Capítulo 4: segunda expedición al Polleras

Como en la primera ocasión, invitaron a más personas pero algunos fueron desistiendo. Sin embargo, esta vez, los acompañaría Marianito. Se despidieron de sus familiares y de sus amigos más íntimos. Nuevamente el estilo era alpino, sin carpa y con el mínimo de equipo. Marianito llegaría hasta el último refugio para colaborar con el porteo de equipo.

Esta vez fueron más rápido porque ya sabían cómo cruzar los ríos, por dónde pasar escalando. Iban dejando comida en los lugares a los que volverían. La envolvían en nylon y la enterraban. Finalmente llega el día de entrar a la quebrada, se despiden de Marianito y cruzan el Río Plomo.

En el campamento base se dan cuenta que el calentador no funcionaba. Era prestado, se los habían recomendado. Ya sin ese elemento no iban a poder derretir nieve para hidratarse ni preparar la comida que llevaban. Otra vez ahí. Era como que algo nos tiraba para atrás. Entonces nos sentamos en una repisa de hielo antes de cruzar una grieta. Y mirábamos para arriba y para abajo. Todo decía que había que regresar. Luego de una charla que solo ellos recordarán, se abrazan, emocionados, y se dicen “para arriba”.

Actividad –
Reproduce literalmente el pasaje del relato sobre la segunda expedición al Polleras que comienza en "Como en la primera" y termina después de "el Río Plomo.". Los registros provienen de otra fuente.

Sección de datos –
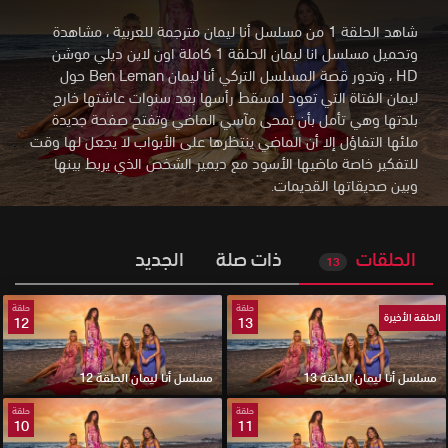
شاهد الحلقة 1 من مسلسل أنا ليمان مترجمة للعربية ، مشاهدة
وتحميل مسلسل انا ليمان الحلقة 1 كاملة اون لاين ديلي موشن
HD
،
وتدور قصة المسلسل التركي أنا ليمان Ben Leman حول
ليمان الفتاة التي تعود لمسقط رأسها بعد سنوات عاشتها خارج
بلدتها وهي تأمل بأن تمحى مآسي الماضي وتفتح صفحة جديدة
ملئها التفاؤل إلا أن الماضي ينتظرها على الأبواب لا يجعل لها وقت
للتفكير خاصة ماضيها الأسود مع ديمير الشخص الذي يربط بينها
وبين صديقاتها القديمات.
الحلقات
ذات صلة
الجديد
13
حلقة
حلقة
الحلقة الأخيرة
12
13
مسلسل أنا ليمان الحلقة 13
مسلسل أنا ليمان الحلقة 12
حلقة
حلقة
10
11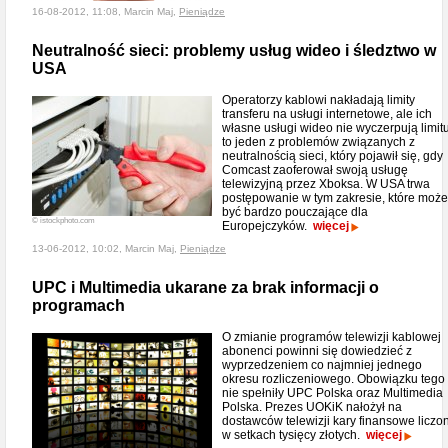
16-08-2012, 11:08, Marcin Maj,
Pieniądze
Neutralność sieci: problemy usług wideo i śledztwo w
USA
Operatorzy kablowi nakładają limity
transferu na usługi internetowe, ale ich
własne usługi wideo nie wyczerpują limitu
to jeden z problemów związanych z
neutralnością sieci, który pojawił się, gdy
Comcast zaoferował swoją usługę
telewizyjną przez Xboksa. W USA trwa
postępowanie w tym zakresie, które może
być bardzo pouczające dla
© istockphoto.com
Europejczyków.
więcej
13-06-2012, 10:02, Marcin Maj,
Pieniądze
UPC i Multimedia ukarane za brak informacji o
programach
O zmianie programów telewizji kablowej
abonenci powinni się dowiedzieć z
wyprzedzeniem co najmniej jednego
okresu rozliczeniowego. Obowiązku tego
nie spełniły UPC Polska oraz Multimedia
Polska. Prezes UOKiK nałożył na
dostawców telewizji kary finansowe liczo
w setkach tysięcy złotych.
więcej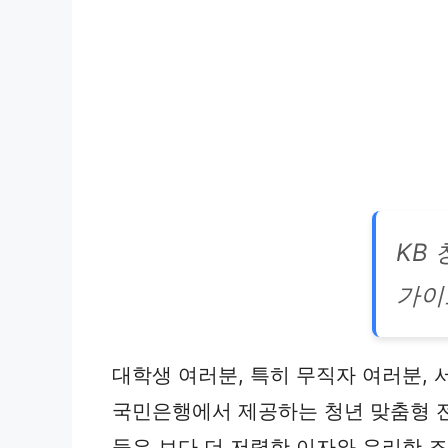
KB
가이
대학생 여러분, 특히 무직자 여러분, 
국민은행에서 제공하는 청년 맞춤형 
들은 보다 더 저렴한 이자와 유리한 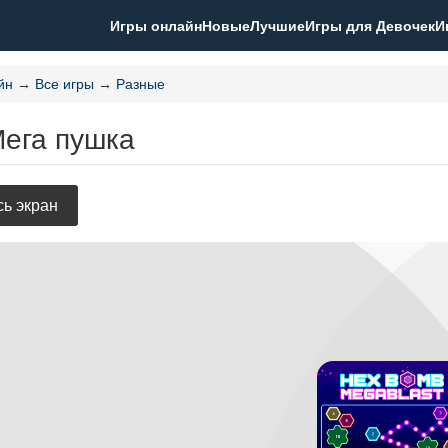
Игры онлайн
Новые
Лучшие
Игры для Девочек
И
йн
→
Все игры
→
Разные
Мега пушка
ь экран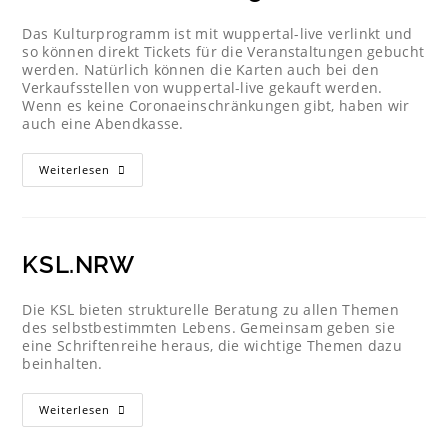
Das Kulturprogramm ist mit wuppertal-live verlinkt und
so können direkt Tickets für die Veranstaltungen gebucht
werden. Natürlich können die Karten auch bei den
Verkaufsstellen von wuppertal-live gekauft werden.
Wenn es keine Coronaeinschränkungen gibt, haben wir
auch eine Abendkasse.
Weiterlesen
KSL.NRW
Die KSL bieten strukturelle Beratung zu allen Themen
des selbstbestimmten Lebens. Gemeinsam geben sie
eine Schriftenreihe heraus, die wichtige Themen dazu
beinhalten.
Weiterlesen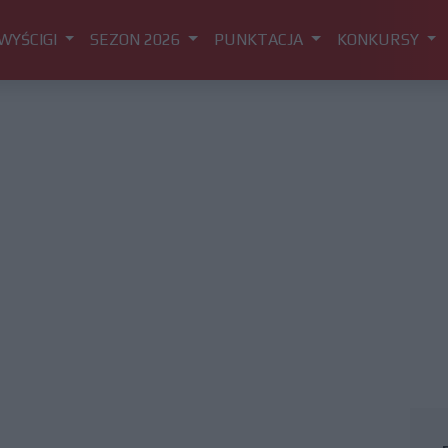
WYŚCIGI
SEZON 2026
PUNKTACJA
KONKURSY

Ejercicio resuelto –
Como en la primera ocasión, invitaron a más personas pero algunos fueron desistiendo. Sin embargo, esta vez, los acompañaría Marianito. Se despidieron de sus familiares y de sus amigos más íntimos. Nuevamente el estilo era alpino, sin carpa y con el mínimo de equipo. Marianito llegaría hasta el último refugio para colaborar con el porteo de equipo.

Esta vez fueron más rápido porque ya sabían cómo cruzar los ríos, por dónde pasar escalando. Iban dejando comida en los lugares a los que volverían. La envolvían en nylon y la enterraban. Finalmente llega el día de entrar a la quebrada, se despiden de Marianito y cruzan el Río Plomo.